#### PAGE TEXT:
- Also known as: Brasil 70: A Saga do Tri
- Genre: Historical drama Sports Historical fiction
- Created by: Naná Xavier Rafael Dornellas
- Written by: Felipe Sant’Angelo Maíra Oliveira Naná Xavier Rafael Dornellas Álvaro Mamute Leonardo Ortiz
- Directed by: Paulo Morelli Pedro Morelli Quico Meirelles
- Starring: Rodrigo Santoro Bruno Mazzeo Lucas Agrícola Marcelo Adnet Bruna Mascarenhas Gui Ferraz Ravel Andrade Maicon Rodrigues Caio Cabral Daniel Blanco Val Perré Lara Tremouroux Felipe Frazão Fillipe Soutto José Beltrão
- Country of origin: Brazil
- Original language: Portuguese
- No. of seasons: 1
- No. of episodes: 5

Production
- Producer: O2 Filmes
- Production locations: Brazil Mexico
- Camera setup: Cinematographic
- Running time: 45 minutes
- Production companies: Netflix O2 Filmes

Original release
- Network: Netflix
- Release: May 29, 2026

= Brazil 70: The Third Star =

Brazilian miniseries

Brazil '70: The Third Star (Brasil 70: A Saga do Tri) is a Brazilian Netflix miniseries, produced in partnership with O2 Filmes. Directed by Paulo Morelli, Pedro Morelli, and Quico Meirelles, this series created by Naná Xavier and Rafael Dornellas explores the behind-the-scenes story and most iconic moments of the Brazilian national team’s victorious campaign to win its third FIFA World Cup title in 1970 in Mexico, set against the political backdrop of Brazil’s military dictatorship.

#### WORK ITEM A:
Write out the page text on the Brazil 70 miniseries word for word, in full.

#### DATASET EXCERPT:
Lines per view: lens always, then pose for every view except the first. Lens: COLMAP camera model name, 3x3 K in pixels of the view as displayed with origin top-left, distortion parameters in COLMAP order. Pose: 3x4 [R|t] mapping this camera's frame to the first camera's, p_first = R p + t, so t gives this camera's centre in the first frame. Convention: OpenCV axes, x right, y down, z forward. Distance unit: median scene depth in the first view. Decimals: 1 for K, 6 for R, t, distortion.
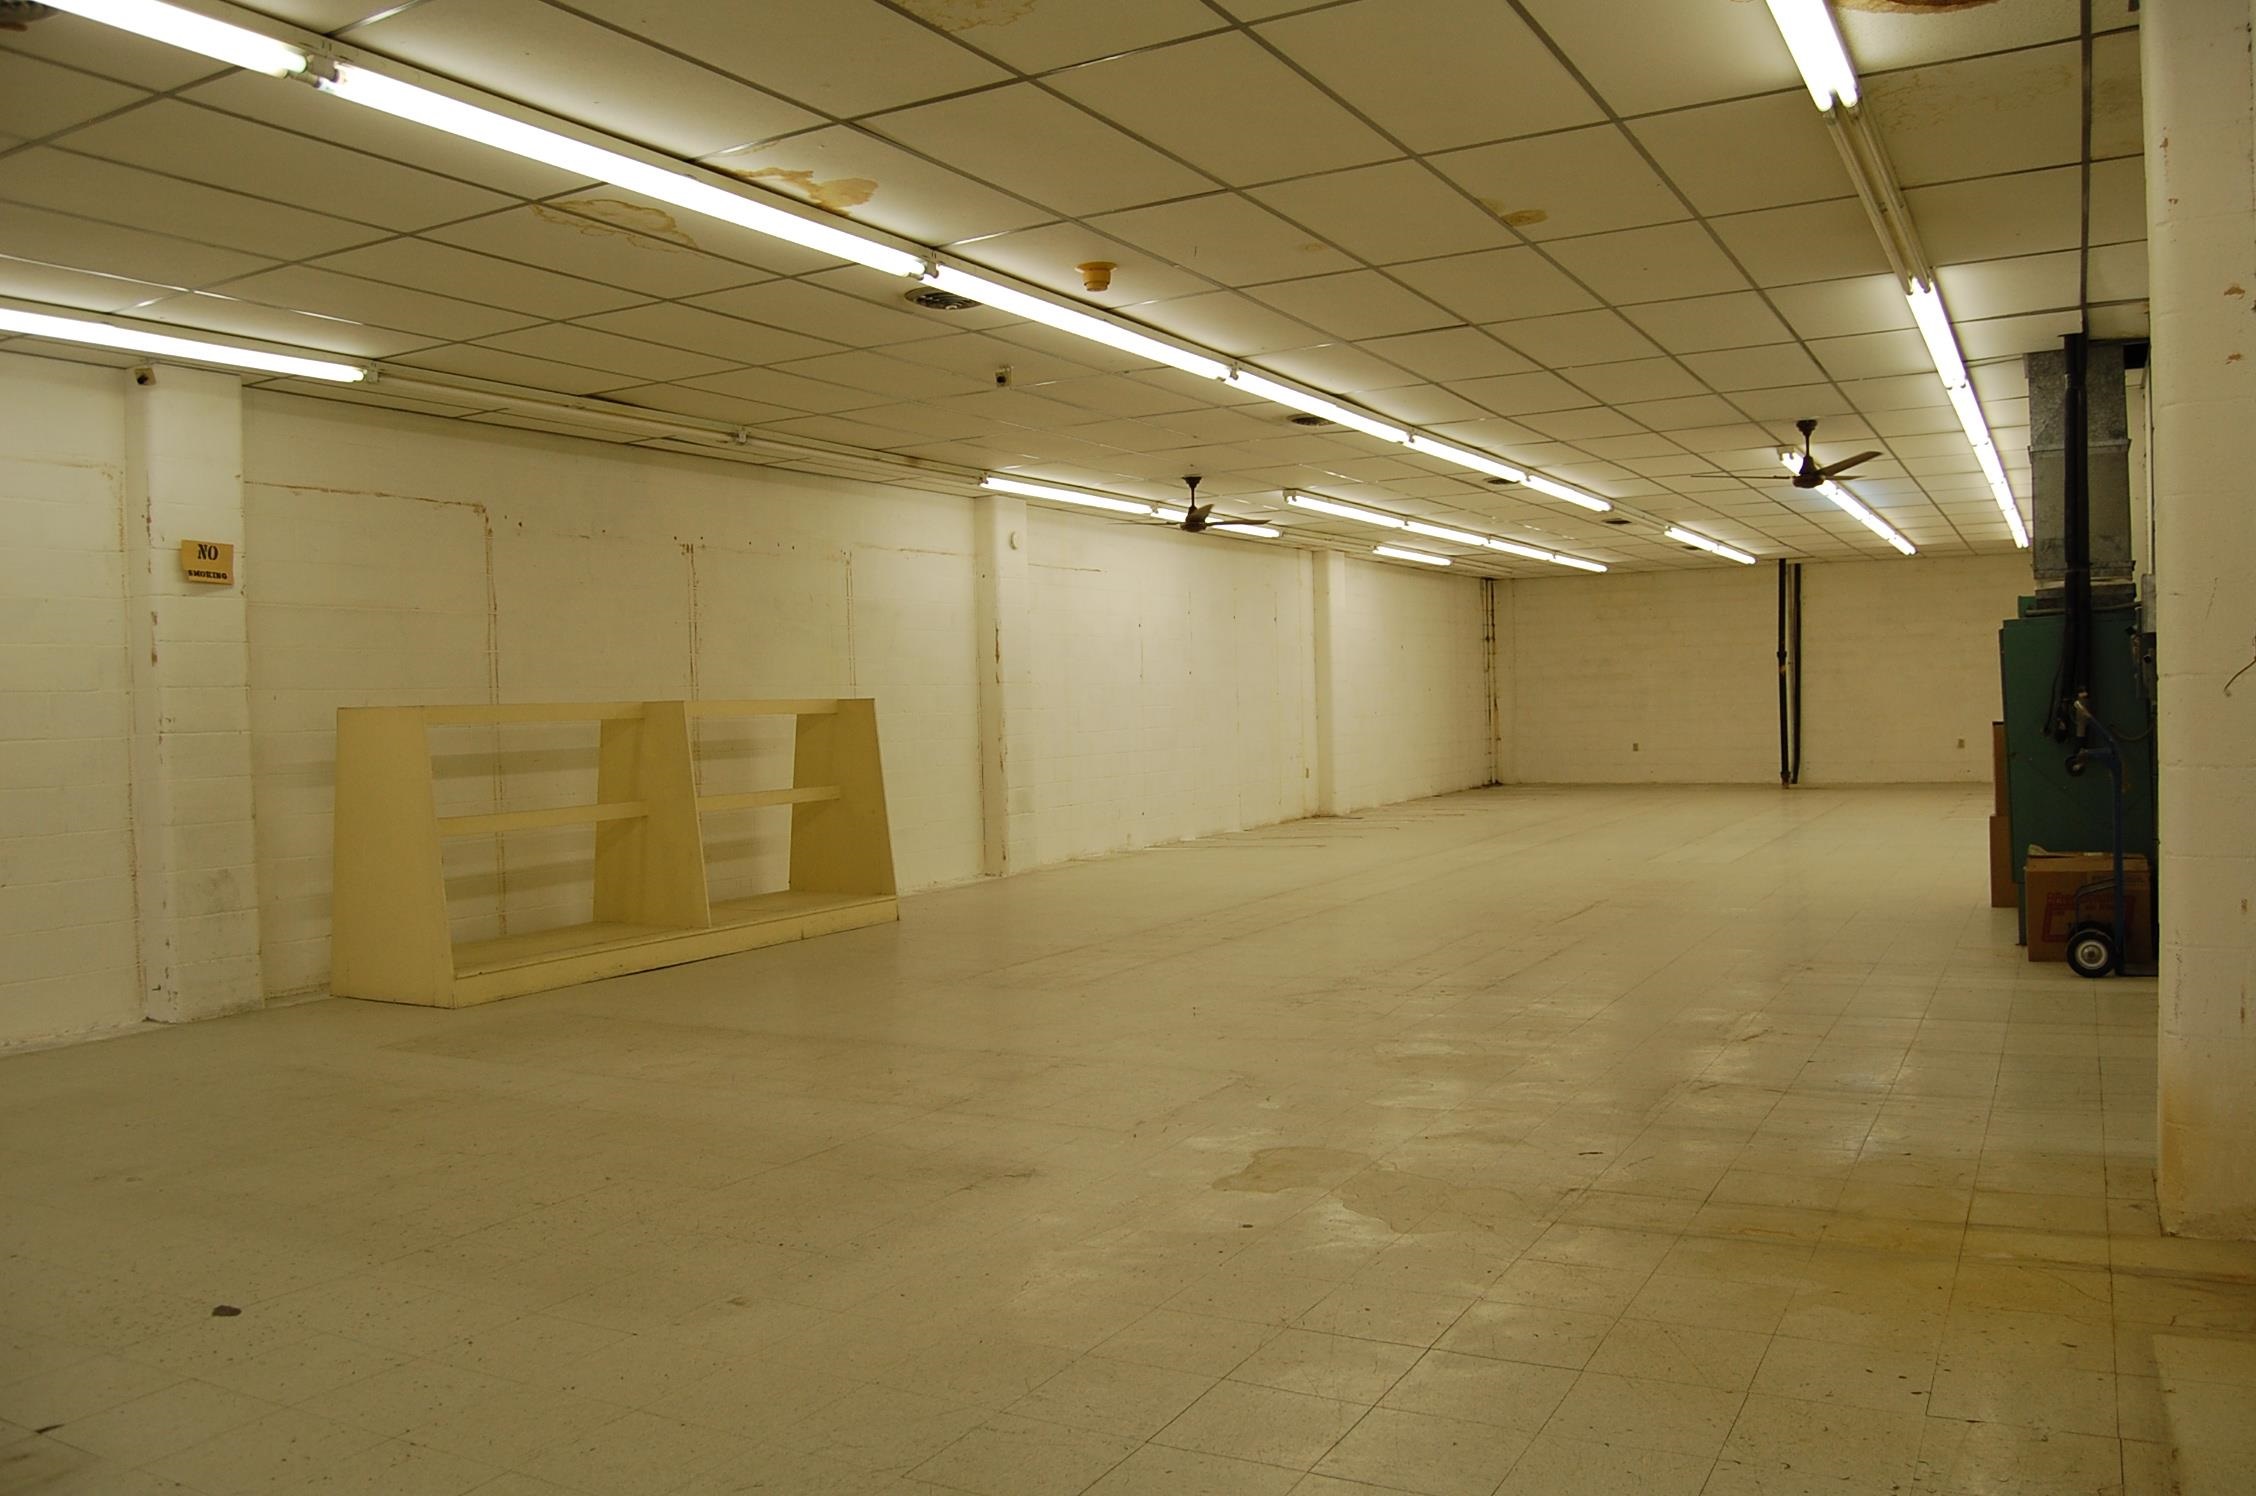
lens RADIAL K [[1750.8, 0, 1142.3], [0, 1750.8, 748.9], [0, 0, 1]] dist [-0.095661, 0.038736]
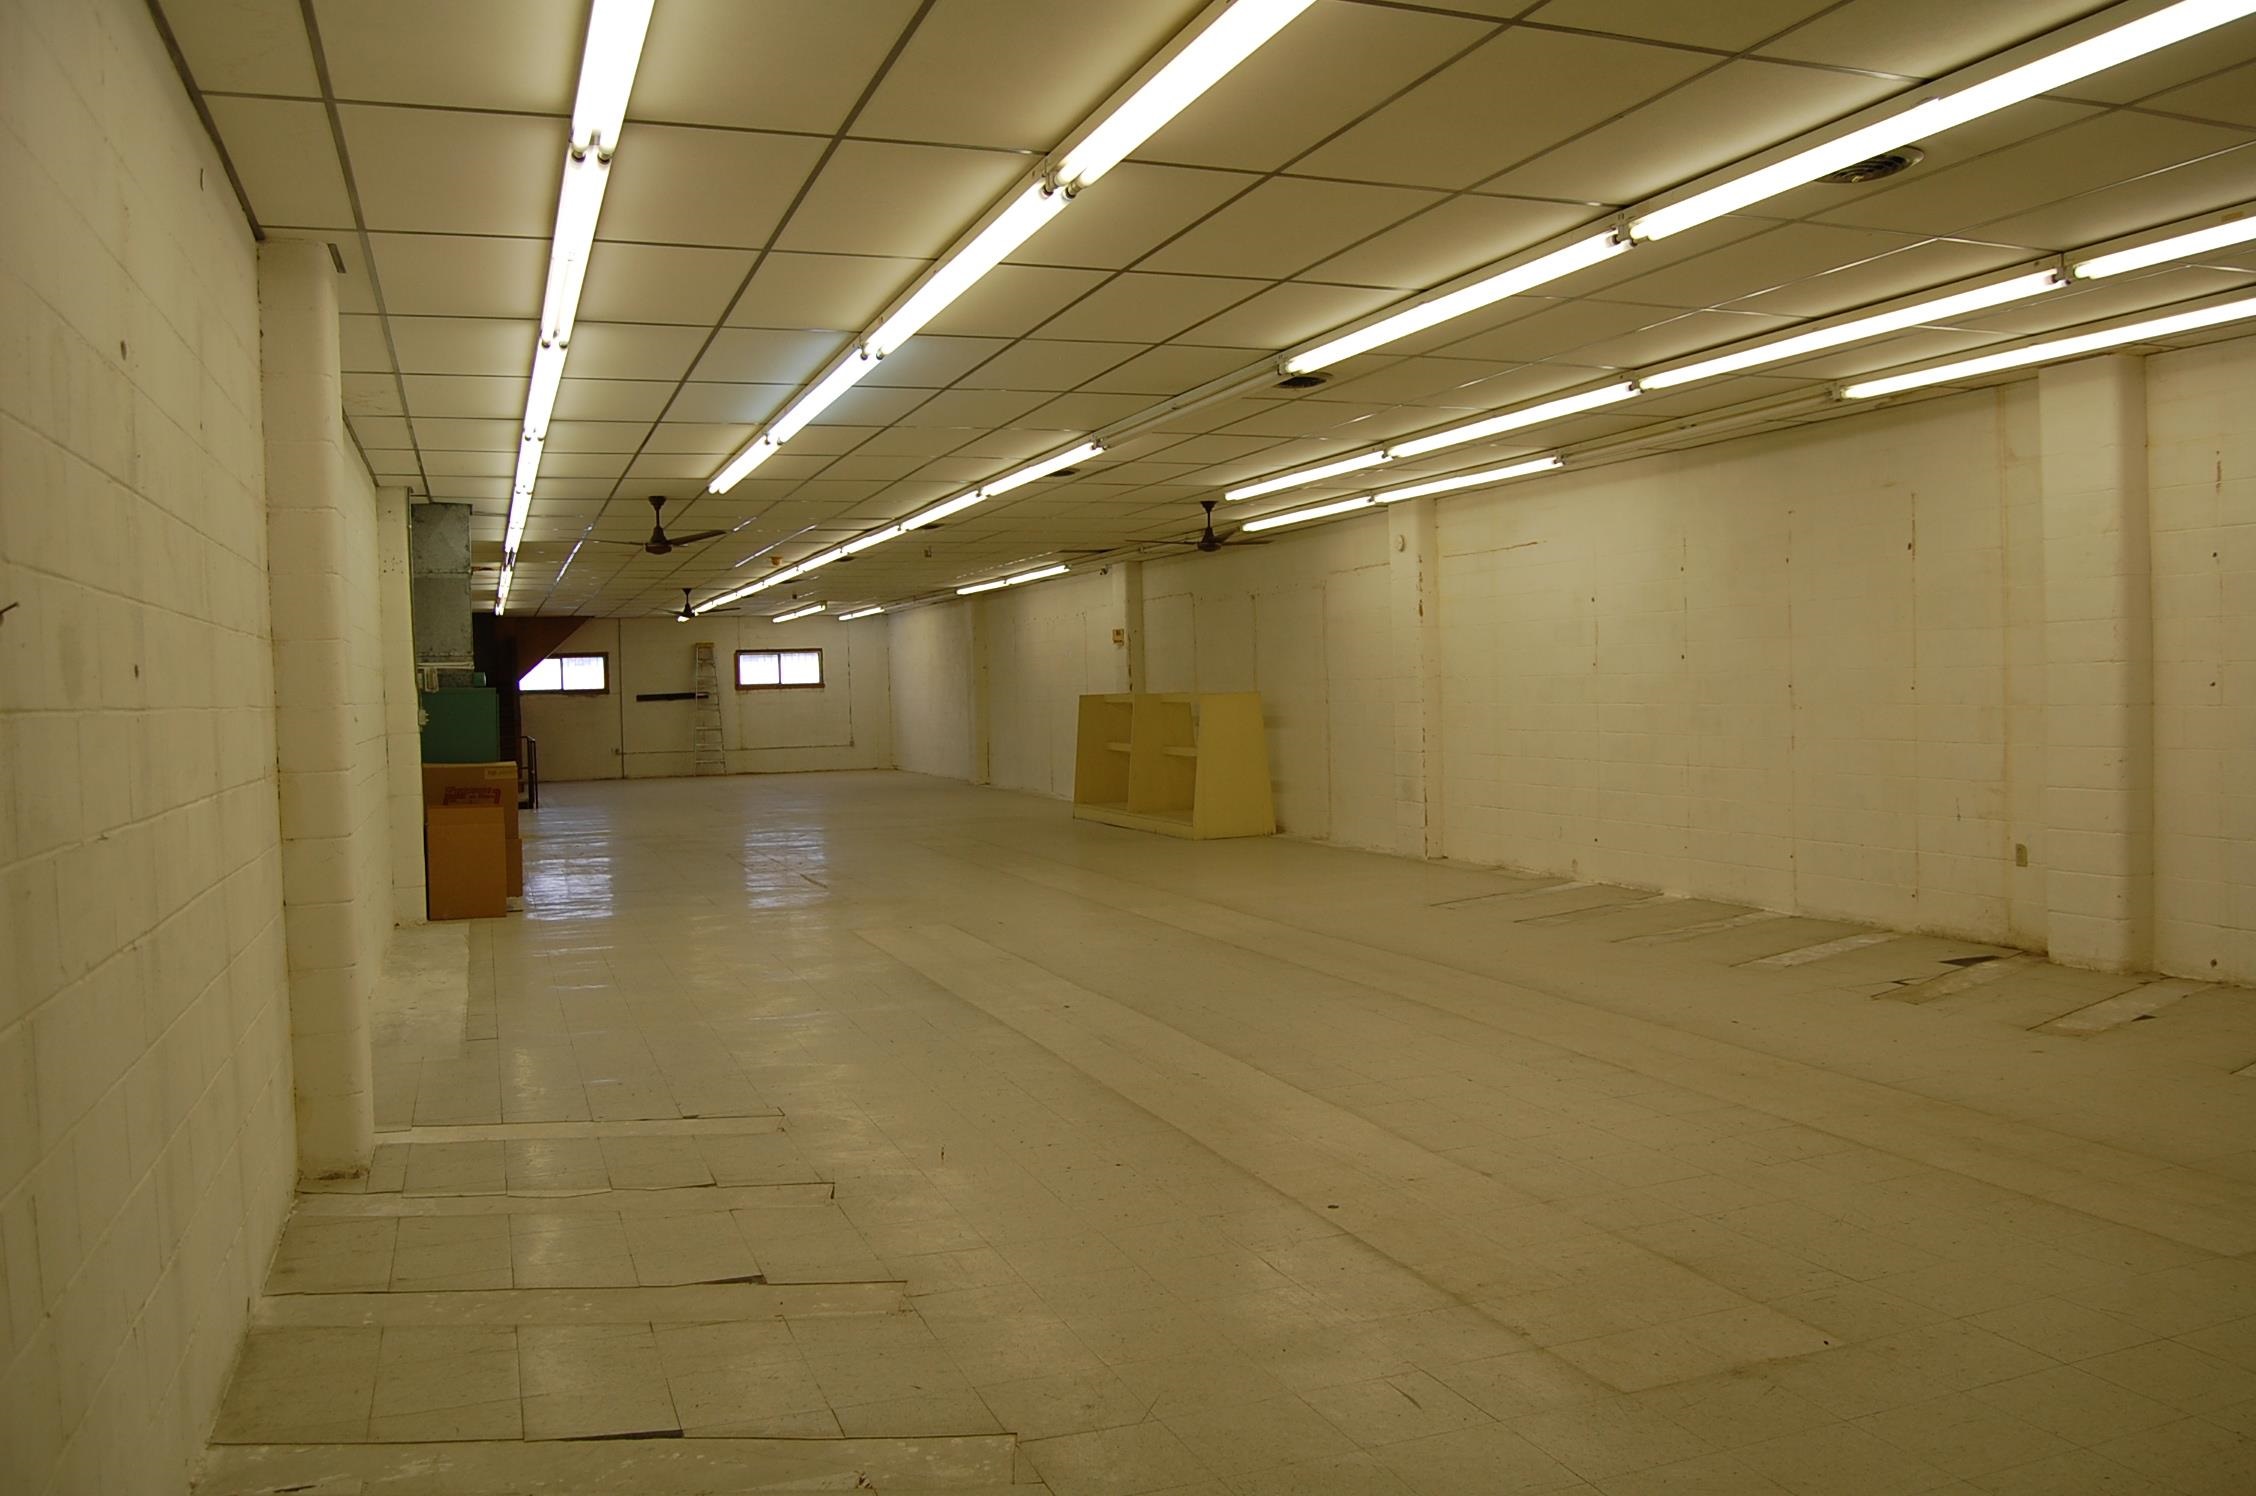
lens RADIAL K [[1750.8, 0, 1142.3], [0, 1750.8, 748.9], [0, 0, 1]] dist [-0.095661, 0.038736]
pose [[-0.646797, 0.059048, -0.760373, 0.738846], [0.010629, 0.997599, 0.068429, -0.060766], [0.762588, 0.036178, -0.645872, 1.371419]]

#### WORK ITEM B:
Convert the camera-calibration rows into a CSV with two columns, "instruction" and "response". Give one line per row, with its request text and its answer, each in a single quoted field with line breaks replaced by spaces, and leave out the pictures.

#### RESULT A:
- Also known as: Brasil 70: A Saga do Tri
- Genre: Historical drama Sports Historical fiction
- Created by: Naná Xavier Rafael Dornellas
- Written by: Felipe Sant’Angelo Maíra Oliveira Naná Xavier Rafael Dornellas Álvaro Mamute Leonardo Ortiz
- Directed by: Paulo Morelli Pedro Morelli Quico Meirelles
- Starring: Rodrigo Santoro Bruno Mazzeo Lucas Agrícola Marcelo Adnet Bruna Mascarenhas Gui Ferraz Ravel Andrade Maicon Rodrigues Caio Cabral Daniel Blanco Val Perré Lara Tremouroux Felipe Frazão Fillipe Soutto José Beltrão
- Country of origin: Brazil
- Original language: Portuguese
- No. of seasons: 1
- No. of episodes: 5

Production
- Producer: O2 Filmes
- Production locations: Brazil Mexico
- Camera setup: Cinematographic
- Running time: 45 minutes
- Production companies: Netflix O2 Filmes

Original release
- Network: Netflix
- Release: May 29, 2026

= Brazil 70: The Third Star =

Brazilian miniseries

Brazil '70: The Third Star (Brasil 70: A Saga do Tri) is a Brazilian Netflix miniseries, produced in partnership with O2 Filmes. Directed by Paulo Morelli, Pedro Morelli, and Quico Meirelles, this series created by Naná Xavier and Rafael Dornellas explores the behind-the-scenes story and most iconic moments of the Brazilian national team’s victorious campaign to win its third FIFA World Cup title in 1970 in Mexico, set against the political backdrop of Brazil’s military dictatorship.

#### RESULT B:
instruction,response
"Lines per view: lens always, then pose for every view except the first. Lens: COLMAP camera model name, 3x3 K in pixels of the view as displayed with origin top-left, distortion parameters in COLMAP order. Pose: 3x4 [R|t] mapping this camera's frame to the first camera's, p_first = R p + t, so t gives this camera's centre in the first frame. Convention: OpenCV axes, x right, y down, z forward. Distance unit: median scene depth in the first view. Decimals: 1 for K, 6 for R, t, distortion.","lens RADIAL K [[1750.8, 0, 1142.3], [0, 1750.8, 748.9], [0, 0, 1]] dist [-0.095661, 0.038736] lens RADIAL K [[1750.8, 0, 1142.3], [0, 1750.8, 748.9], [0, 0, 1]] dist [-0.095661, 0.038736] pose [[-0.646797, 0.059048, -0.760373, 0.738846], [0.010629, 0.997599, 0.068429, -0.060766], [0.762588, 0.036178, -0.645872, 1.371419]]"